Hat die Trennung oder Scheidung von Ihrem Partner oder Ihrer Partnerin Sie in eine Lebenskrise gestürzt? Finden Sie für Ihre gemeinsamen Kinder keinen positiven Weg in die Zukunft? Belasten Sie finanzielle Sorgen?

Unterstützung und Begleitung

Eine einfühlsame Begleitung, eine kompetente Beratung kann vieles erleichtern.
 Sie können sich gern an unserer Seelsorgenden oder an unsere Sozialarbeiterinnen wenden.
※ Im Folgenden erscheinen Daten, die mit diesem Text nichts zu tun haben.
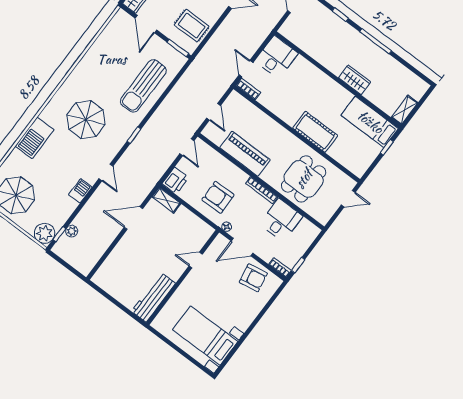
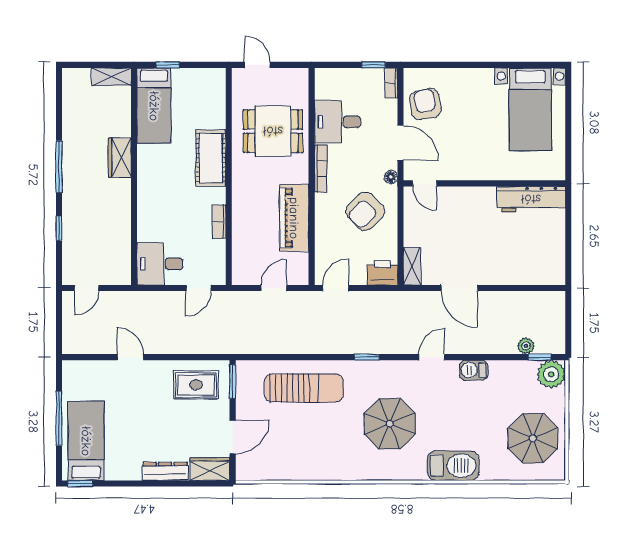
rug: (192, 26) -> (196, 385), turned 90
bookcase: (248, 89) -> (219, 222), moved
armchair: (218, 197) -> (365, 211), turned 46
door: (196, 260) -> (425, 183), moved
Zugehörigkeit zur kirchlichen Gemeinschaft

Getrennte und geschiedene Menschen gehören selbstverständlich weiter zur kirchlichen Gemeinschaft. Auch wenn die Römisch-Katholische Kirche (im Gegensatz zu anderen Kirchen) keine Wiederverheiratung Geschiedener kennt, sind Menschen, die in dieser Situation leben, in den Pfarreien unserer Kirchgemeinde herzlich willkommen.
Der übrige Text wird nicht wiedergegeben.